Sunday, August 1, 2010

Meltdown at 30 Thousand Feet: A Flying With Children Fiasco

As first published by DullesMoms.com

If you’ve ever seen a pair of scampering squirrels chasing each other up and down a tree at dizzying speeds, you may understand what flying with young children is like. Now take those two squirrels, stuff them in a paper sack, give it a shake until their good and mad, and then ask them to sit quietly on an airplane. Now you know what flying with my two sons is like. On a recent flight home from Colorado to D.C., they had a very public meltdown, and my response was about as effective as using gasoline to extinguish a fire.

When it comes to flying, I’ve become THAT guy at the airport, the guy with the rental cart piled high with a massive, over-stuffed, family-size suitcase, two backpacks bursting with toys, books, blankets and diapers, a cooler full of sippycups, and two car seats stacked precariously on top of it all. The carefree, pre-children days of traveling with a single backpack, a book and a buzz are a distant memory. So by boarding time, after loading and unloading the taxi, checking in to the whining demands for more juice, the usual headache of being processed by security, multiple bathroom breaks and an excessively long line to buy bagels; I was already worn out and ready to relax. I just wanted to find our seats, point the little jet of cold air on my face, and close my eyes. Of course, that turned out to be a ridiculously naive fantasy.

After gate-checking the jogging stroller, we were welcomed aboard by grinning flight attendants. Their insincere Barbie smirks couldn’t mask their true thoughts as they sized us up. They knew with one look - This family is going to be a problem. My wife carried our 16-month-old and a backpack, and I had a bag and my three-year-old’s hand. The apprehensive looks on the faces of the other passengers as we ambled past them down the aisle bordered on dread. I could almost read their minds as their fearful eyes moved from our procession to the empty seats around them: Please don’t sit next to me.Please...

With one bag stowed above and the other stuffed under the seat, it wasn’t long before my sons’ cheerful disposition dissipated and their behavior became unruly. Poor ‘Lil C was too young for a seat of his own and just wanted to lie down in his crib. He writhed and screamed and threw his Nuk and sippycup on the floor over and over. Then like the flip of a bi-polar switch, his wailing briefly turned to laughter and he sat still for a page or two of a story before returning to his sonorous assault on my ears.

Big C continuously pulled the window shade down. He unfastened his seatbelt during takeoff and banged his tray down repeatedly. The woman in front of us had her seat kicked multiple times as he whined, cried and threw tantrums over the most infinitesimal things. I tried to point things out the window like rivers, fields and clouds, but he wasn’t interested. My patience was gone and the end of my rope was tattered and frayed. I was screaming at my son through clenched teeth, yelling and gesturing at my wife in frustration, and generally making everything worse.

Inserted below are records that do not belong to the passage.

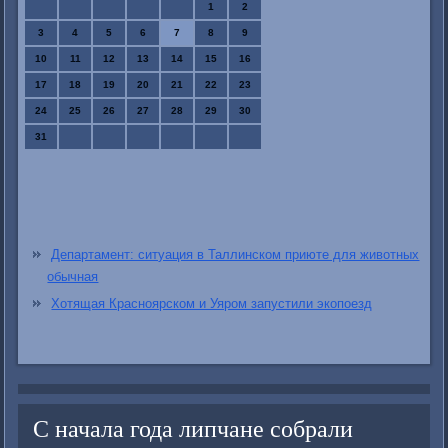
1
2
3
4
5
6
7
8
9
10
11
12
13
14
15
16
17
18
19
20
21
22
23
24
25
26
27
28
29
30
31
Департамент: ситуация в Таллинском приюте для животных
обычная
Хотящая Красноярском и Уяром запустили экопоезд
С начала года липчане собрали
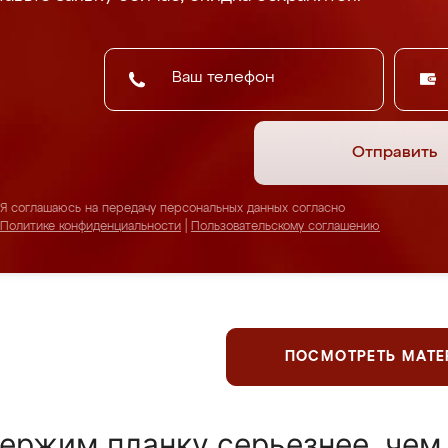
Отправить
Я соглашаюсь на передачу персональных данных согласно
Политике конфиденциальности
|
Пользовательскому соглашению
ПОСМОТРЕТЬ МАТ
ержим планку серьезнее, чем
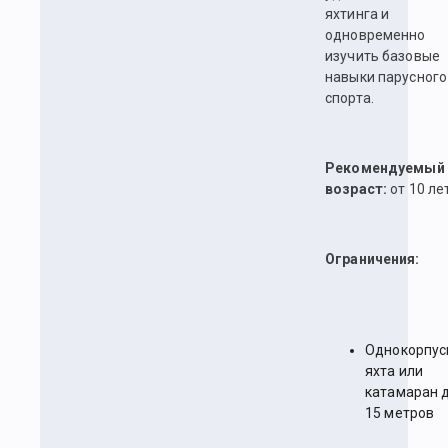
яхтинга и
одновременно
изучить базовые
навыки парусного
спорта.
Рекомендуемый
возраст:
от 10 лет
Ограничения:
Однокорпус
яхта или
катамаран 
15 метров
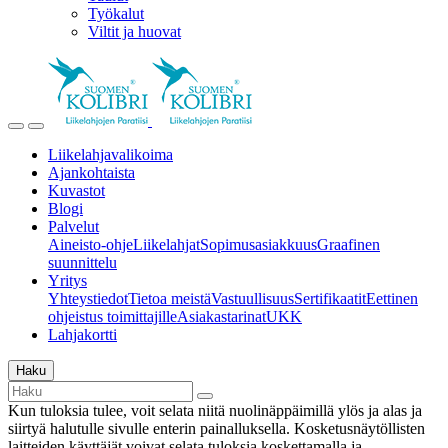
Työkalut
Viltit ja huovat
Liikelahjavalikoima
Ajankohtaista
Kuvastot
Blogi
Palvelut
Aineisto-ohje
Liikelahjat
Sopimusasiakkuus
Graafinen
suunnittelu
Yritys
Yhteystiedot
Tietoa meistä
Vastuullisuus
Sertifikaatit
Eettinen
ohjeistus toimittajille
Asiakastarinat
UKK
Lahjakortti
Haku
Kun tuloksia tulee, voit selata niitä nuolinäppäimillä ylös ja alas ja
siirtyä halutulle sivulle enterin painalluksella. Kosketusnäytöllisten
laitteiden käyttäjät voivat selata tuloksia koskettamalla ja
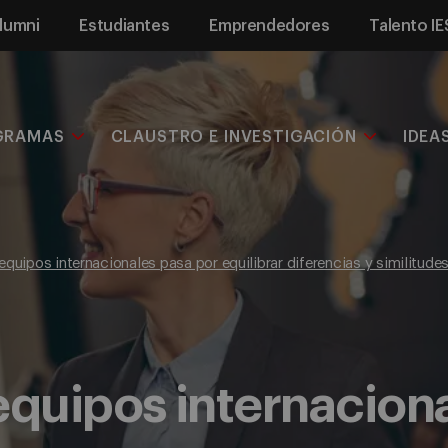
lumni
Estudiantes
Emprendedores
Talento IE
GRAMAS
CLAUSTRO E INVESTIGACIÓN
IDEA
 equipos internacionales pasa por equilibrar diferencias y similitude
 equipos internacion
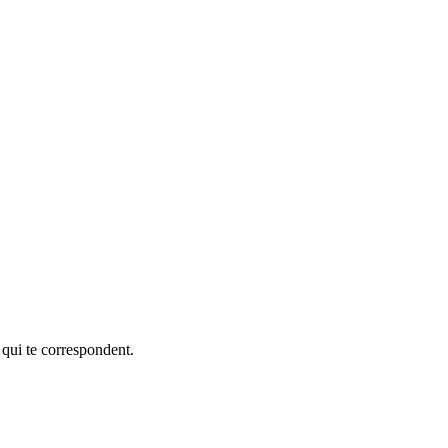
 qui te correspondent.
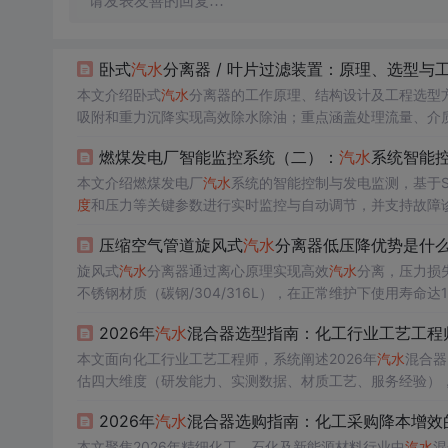
请发表友善的回复…
卧式
汽水
分离器 / 叶片过滤装置：原理、选型与
本文介绍卧式
汽水
分离器的工作原理、结构设计及工程选型方
吸附和重力沉降实现高效除水除油；重点涵盖处理流量、介质
装规范与定制化支持，适用于真空系统、空压机、天然气净
燃煤发电厂智能监控系统（二）：
汽水
系统智能
本文介绍燃煤发电厂
汽水
系统的智能控制与发电监测，基于Spr
度
和压力等关键参数进行实时监控与自动调节，并支持故障
压缩空气管道旋风式
汽水
分离器低压降优势是什
旋风式
汽水
分离器通过离心原理实现高效
汽水
分离，压力损失
不锈钢材质（碳钢/304/316L），在正常维护下使用寿命
效率（98%）、宽温压适应性及免滤芯维护特性。
2026年
汽水
混合器选型指南：化工行业工艺工程
本文面向化工行业工艺工程师，系统阐述2026年
汽水
混合器
估四大维度（研发能力、实测数据、材质工艺、服务经验），
里结构优化、全生命周期成本分析的科学选型方法，助力实
2026年
汽水
混合器选购指南：化工采购降本增效
本文聚焦2026年精细化工、石化及新能源材料行业中
汽水
混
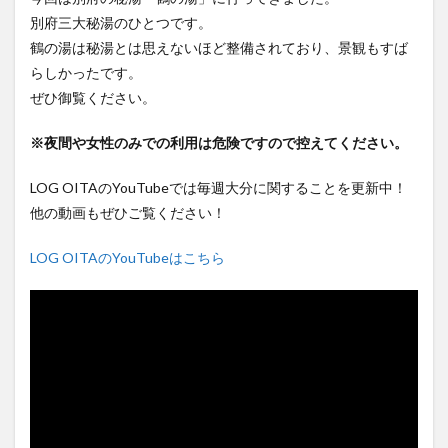
フルーツ
プレミアム商品券
プロレス
別府三大秘湯のひとつです。
ヘルシー
ペスカトーレ
ペット
鶴の湯は秘湯とは思えないほど整備されており、景観もすば
らしかったです。
ホーバークラフト
ミヤマキリシマ
ラクテンチ
ぜひ御覧ください。
ラバーダック
ランチ
ラーメン
リニューアル
リンクスクエア
レトロ
レンタサイクル
※夜間や女性のみでの利用は危険ですので控えてください。
中央町
中津市
中華料理
九重町
休業
LOG OITAのYouTubeでは毎週大分に関することを更新中！
佐伯市
佐伯市ランチ
佐賀関
体験レポ
他の動画もぜひご覧ください！
保護猫
催事
公園
冬
初詣
別府
別府市
別府観光
古国府
古墳
古物
LOG OITAのYouTubeはこちら
古着
台湾料理
和定食
和菓子
和食
国東市
地獄めぐり
城島高原パーク
壁画
夏祭り
外貨両替機
大分みなと祭り
大分グルメ
大分スイーツ
大分ランチ
大分三好ヴァイセアドラー
大分市
大分市美術館
大分県
大分県立美術館
大分空港
大分駅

The unfolding scene drew sympathetic looks from parents and irritated glances from others. The cacophony was so invasive, so crushing that I’m sure everyone was secretly praying that the mild turbulence we were experiencing would increase, tear the roof off, and suck them out into a blissful freefall.

There’s nothing worse than sitting near an irate parent. The offending parent’s hostility is contagious. A dark cloud of revulsion and hate spreads from them throughout the cabin and taints everyone’s mood. The recycled air tastes more stale than normal. People take long, hopeful looks at their watches. The merchandise in the Sky Mall catalog seems junkier than ever, and the already completed crossword puzzle feels like a personal insult. Passengers normally tolerate misbehaving children, but they loathe the hotheaded parent that loses their cool and makes things worse. I had become the irate parent.

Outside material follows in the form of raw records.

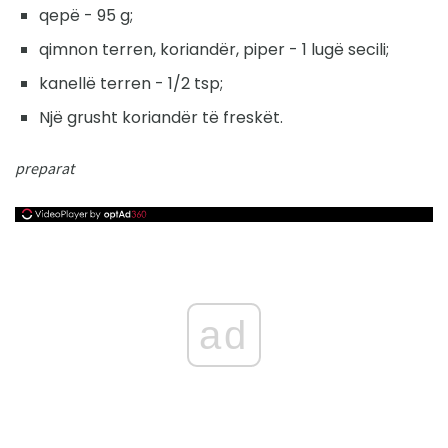
qepë - 95 g;
qimnon terren, koriandër, piper - 1 lugë secili;
kanellë terren - 1/2 tsp;
Një grusht koriandër të freskët.
preparat
ad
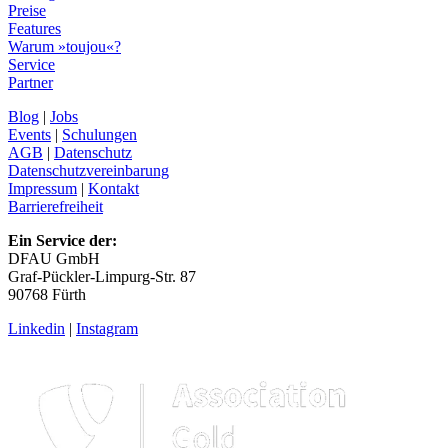
Preise
Features
Warum »toujou«?
Service
Partner
Blog
|
Jobs
Events
|
Schulungen
AGB
|
Datenschutz
Datenschutzvereinbarung
Impressum
|
Kontakt
Barrierefreiheit
Ein Service der:
DFAU GmbH
Graf-Pückler-Limpurg-Str. 87
90768 Fürth
Linkedin
|
Instagram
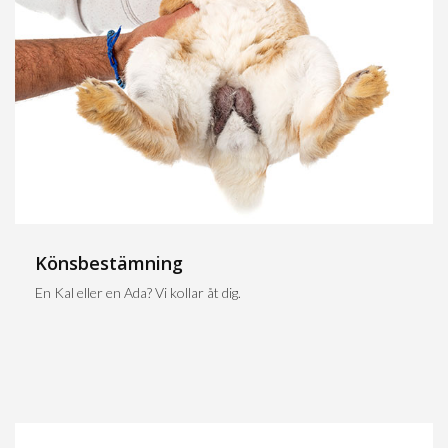
Könsbestämning
En Kal eller en Ada? Vi kollar åt dig.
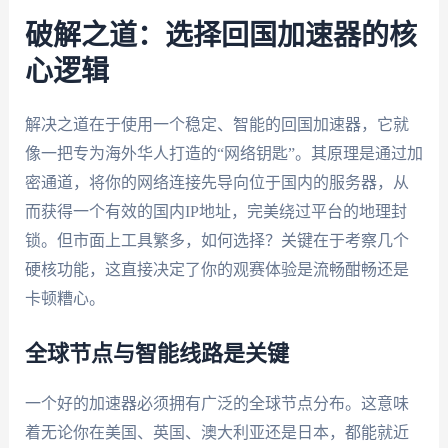
破解之道：选择回国加速器的核
心逻辑
解决之道在于使用一个稳定、智能的回国加速器，它就
像一把专为海外华人打造的“网络钥匙”。其原理是通过加
密通道，将你的网络连接先导向位于国内的服务器，从
而获得一个有效的国内IP地址，完美绕过平台的地理封
锁。但市面上工具繁多，如何选择？关键在于考察几个
硬核功能，这直接决定了你的观赛体验是流畅酣畅还是
卡顿糟心。
全球节点与智能线路是关键
一个好的加速器必须拥有广泛的全球节点分布。这意味
着无论你在美国、英国、澳大利亚还是日本，都能就近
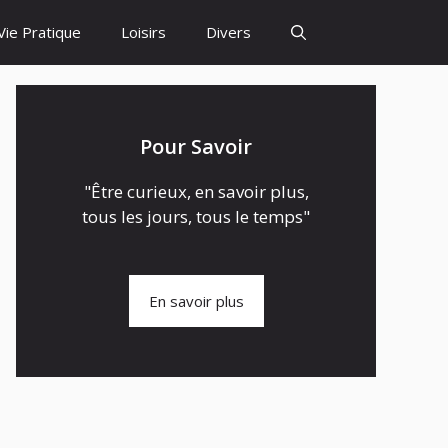
Vie Pratique
Loisirs
Divers
Pour Savoir
"Être curieux, en savoir plus,
tous les jours, tous le temps"
En savoir plus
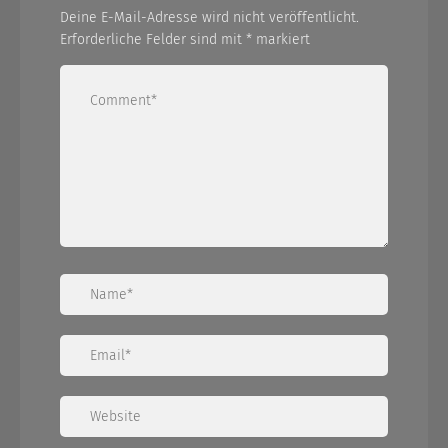
Deine E-Mail-Adresse wird nicht veröffentlicht.
Erforderliche Felder sind mit
*
markiert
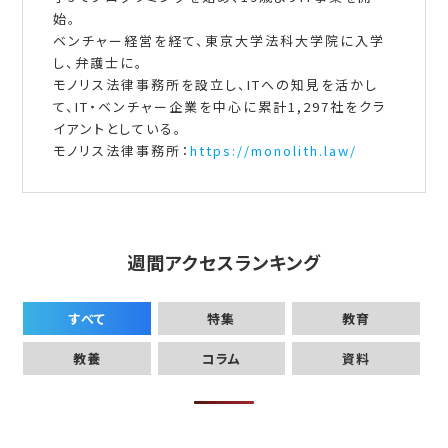
始。
ベンチャー経営を経て、東京大学法科大学院に入学
し、弁護士に。
モノリス法律事務所を設立し、ITへの知見を活かし
て、IT・ベンチャー企業を中心に累計1,297社をクラ
イアントとしている。
モノリス法律事務所：
https://monolith.law/
週間アクセスランキング
すべて
特集
教育
教養
コラム
資料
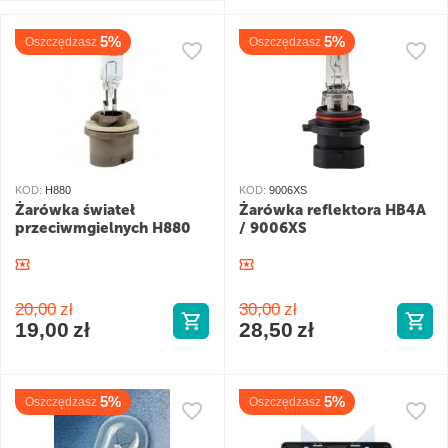
5%
5%
Oszczędzasz
Oszczędzasz
KOD:
H880
KOD:
9006XS
Żarówka świateł
Żarówka reflektora HB4A
przeciwmgielnych H880
/ 9006XS
20,00
zł
30,00
zł
19,00
zł
28,50
zł
5%
5%
Oszczędzasz
Oszczędzasz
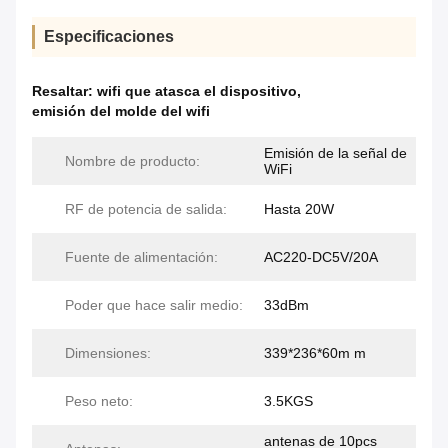
Especificaciones
Resaltar:
wifi que atasca el dispositivo
,
emisión del molde del wifi
Emisión de la señal de
Nombre de producto:
WiFi
RF de potencia de salida:
Hasta 20W
Fuente de alimentación:
AC220-DC5V/20A
Poder que hace salir medio:
33dBm
Dimensiones:
339*236*60m m
Peso neto:
3.5KGS
antenas de 10pcs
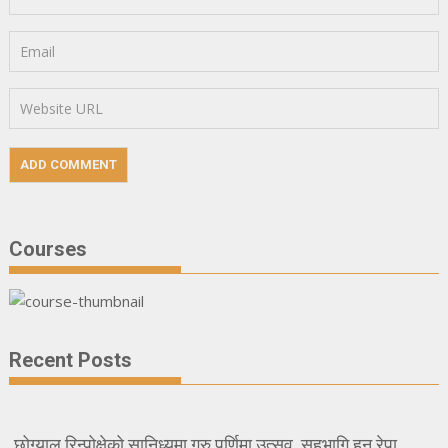
Courses
Recent Posts
छोग्याल रिन्पोक्षेको सानिध्यमा गुरु पूर्णिमा उत्सव, सहभागि हुन रेपा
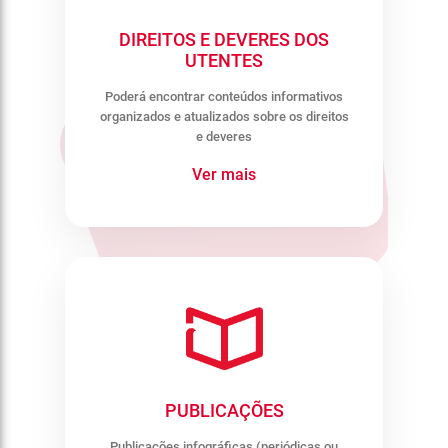
DIREITOS E DEVERES DOS
UTENTES
Poderá encontrar conteúdos informativos
organizados e atualizados sobre os direitos
e deveres
Ver mais
PUBLICAÇÕES
Publicações infográficas (periódicas ou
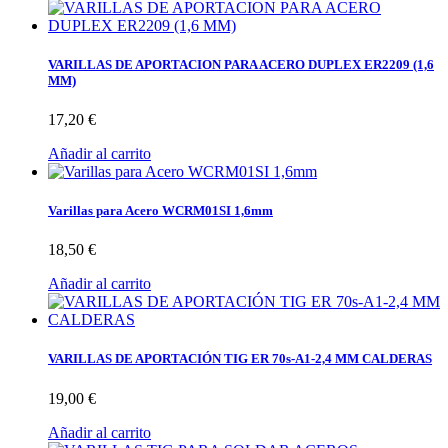
VARILLAS DE APORTACION PARA ACERO DUPLEX ER2209 (1,6
MM)
17,20 €
Añadir al carrito
Varillas para Acero WCRM01SI 1,6mm
18,50 €
Añadir al carrito
VARILLAS DE APORTACIÓN TIG ER 70s-A1-2,4 MM CALDERAS
19,00 €
Añadir al carrito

I was nearly institutional. After being scolded by my wife for losing my temper, I was in a near catatonic state, staring blankly at the graphic of the airplane traveling across the screen mounted on the seat in front of me. The plane was moving slower than eastbound traffic on Hwy 66 on a Monday morning. Slugs inch across the sidewalk faster than the animated plane moved. As we hovered over the Midwest, Washington might as well have been in Europe. My mind filled with fantastic visions of escape. Maybe if I kicked over the beverage cart, the anonymous Air Marshall would choke me out of my misery with a headlock. I wanted off the plane one way or another.

And just as I was about to commit a felony at 30 thousand feet, my baby boy fell asleep and his older brother’s attention was captured by a surprise gift. The remainder of the flight had its challenges, but the worst was over. When it comes to flying, I learned not to expect too much from the kids. After all, they were out of their element and out of their routine. Their sleep schedules had been obliterated by the switch in time zones, and ‘Lil C was forced to sleep in a Pack n’ Play all week. Like their father, I’m sure they just wanted off that plane, too.